[Collected data]
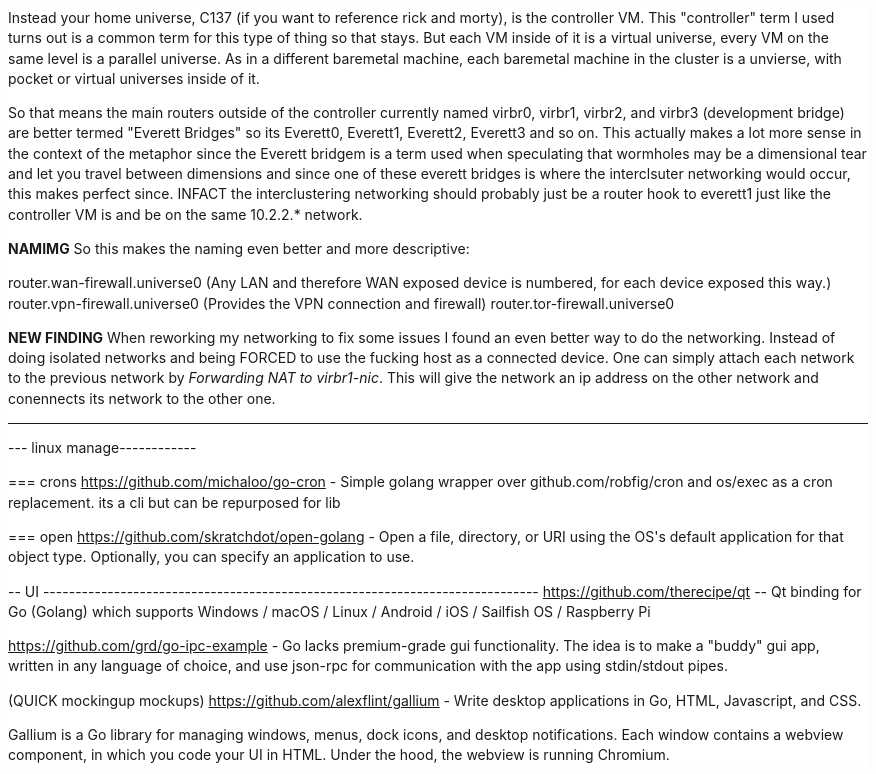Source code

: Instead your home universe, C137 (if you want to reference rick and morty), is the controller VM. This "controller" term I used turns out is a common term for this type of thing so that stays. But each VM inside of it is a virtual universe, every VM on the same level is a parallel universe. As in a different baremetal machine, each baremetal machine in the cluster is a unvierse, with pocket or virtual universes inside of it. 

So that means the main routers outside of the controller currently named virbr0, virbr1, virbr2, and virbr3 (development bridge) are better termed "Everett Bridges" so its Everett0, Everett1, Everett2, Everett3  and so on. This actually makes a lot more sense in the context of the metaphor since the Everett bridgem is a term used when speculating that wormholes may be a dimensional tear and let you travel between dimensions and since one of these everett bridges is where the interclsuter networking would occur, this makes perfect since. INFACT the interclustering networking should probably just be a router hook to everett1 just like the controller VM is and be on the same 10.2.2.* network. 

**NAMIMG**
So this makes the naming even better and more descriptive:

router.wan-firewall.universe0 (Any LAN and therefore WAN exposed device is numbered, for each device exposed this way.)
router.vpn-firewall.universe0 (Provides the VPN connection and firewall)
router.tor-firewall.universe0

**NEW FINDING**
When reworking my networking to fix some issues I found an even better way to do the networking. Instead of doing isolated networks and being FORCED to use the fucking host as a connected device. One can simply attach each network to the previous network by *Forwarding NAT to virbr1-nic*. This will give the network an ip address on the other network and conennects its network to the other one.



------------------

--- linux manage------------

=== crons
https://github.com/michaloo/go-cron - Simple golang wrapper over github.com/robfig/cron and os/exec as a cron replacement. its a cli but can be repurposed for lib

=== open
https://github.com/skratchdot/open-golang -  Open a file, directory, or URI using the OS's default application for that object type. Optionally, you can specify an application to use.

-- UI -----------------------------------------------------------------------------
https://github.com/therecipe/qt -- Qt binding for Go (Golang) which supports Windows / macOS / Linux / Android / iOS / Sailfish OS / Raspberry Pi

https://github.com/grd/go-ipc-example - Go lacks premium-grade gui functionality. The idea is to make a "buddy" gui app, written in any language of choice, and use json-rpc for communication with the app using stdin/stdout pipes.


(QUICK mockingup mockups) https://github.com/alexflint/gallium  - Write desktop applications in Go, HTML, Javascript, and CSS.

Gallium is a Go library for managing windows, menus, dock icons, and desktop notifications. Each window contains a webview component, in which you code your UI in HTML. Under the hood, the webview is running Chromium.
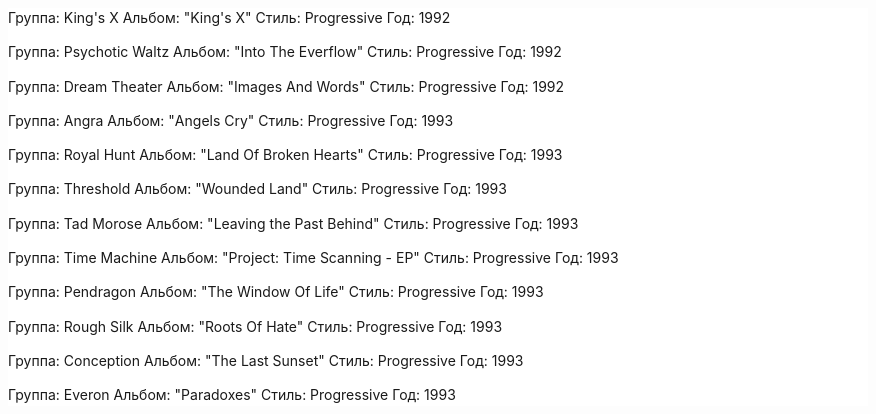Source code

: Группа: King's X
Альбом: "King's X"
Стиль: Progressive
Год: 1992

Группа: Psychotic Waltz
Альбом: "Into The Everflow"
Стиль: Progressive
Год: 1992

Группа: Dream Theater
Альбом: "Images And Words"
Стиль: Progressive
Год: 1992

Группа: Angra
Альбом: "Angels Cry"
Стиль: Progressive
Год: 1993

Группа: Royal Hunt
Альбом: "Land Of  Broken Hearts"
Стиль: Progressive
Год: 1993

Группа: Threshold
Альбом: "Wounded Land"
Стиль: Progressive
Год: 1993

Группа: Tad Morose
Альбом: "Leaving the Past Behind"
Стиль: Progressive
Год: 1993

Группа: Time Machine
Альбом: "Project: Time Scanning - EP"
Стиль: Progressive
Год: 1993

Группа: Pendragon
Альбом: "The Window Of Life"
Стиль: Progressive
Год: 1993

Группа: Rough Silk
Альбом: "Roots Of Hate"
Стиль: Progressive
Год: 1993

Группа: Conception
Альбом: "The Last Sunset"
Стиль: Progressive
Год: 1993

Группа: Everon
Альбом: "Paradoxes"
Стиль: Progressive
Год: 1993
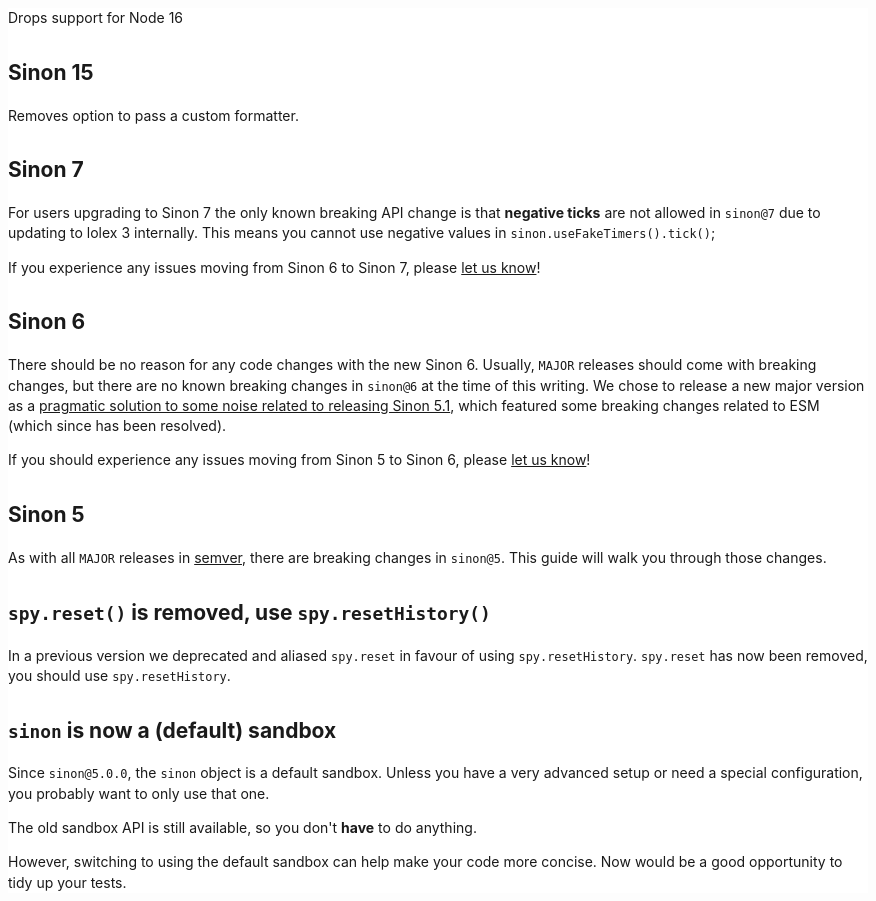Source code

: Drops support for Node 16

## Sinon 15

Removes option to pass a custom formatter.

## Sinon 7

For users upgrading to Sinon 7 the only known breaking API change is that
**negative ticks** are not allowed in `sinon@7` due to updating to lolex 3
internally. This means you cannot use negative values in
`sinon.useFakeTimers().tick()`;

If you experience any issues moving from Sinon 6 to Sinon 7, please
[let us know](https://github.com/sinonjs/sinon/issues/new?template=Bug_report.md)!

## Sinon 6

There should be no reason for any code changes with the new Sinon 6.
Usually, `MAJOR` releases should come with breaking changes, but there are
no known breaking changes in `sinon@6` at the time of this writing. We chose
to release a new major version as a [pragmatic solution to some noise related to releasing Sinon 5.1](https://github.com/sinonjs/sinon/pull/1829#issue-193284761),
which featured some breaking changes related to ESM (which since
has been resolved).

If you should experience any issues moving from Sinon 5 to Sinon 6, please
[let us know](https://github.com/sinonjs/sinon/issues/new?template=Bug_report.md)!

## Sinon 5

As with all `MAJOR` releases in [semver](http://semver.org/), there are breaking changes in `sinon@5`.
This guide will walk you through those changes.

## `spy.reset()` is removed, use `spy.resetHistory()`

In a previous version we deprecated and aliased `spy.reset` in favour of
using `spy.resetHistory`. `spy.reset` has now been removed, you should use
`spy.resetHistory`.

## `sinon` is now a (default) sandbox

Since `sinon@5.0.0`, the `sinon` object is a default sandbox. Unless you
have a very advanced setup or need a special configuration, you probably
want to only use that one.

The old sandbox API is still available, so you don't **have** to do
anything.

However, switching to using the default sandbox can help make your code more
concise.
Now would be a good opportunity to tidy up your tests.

(What you have to do) Count the lines above that include the string "makes". Write only the number.

(Result of the exercise) 2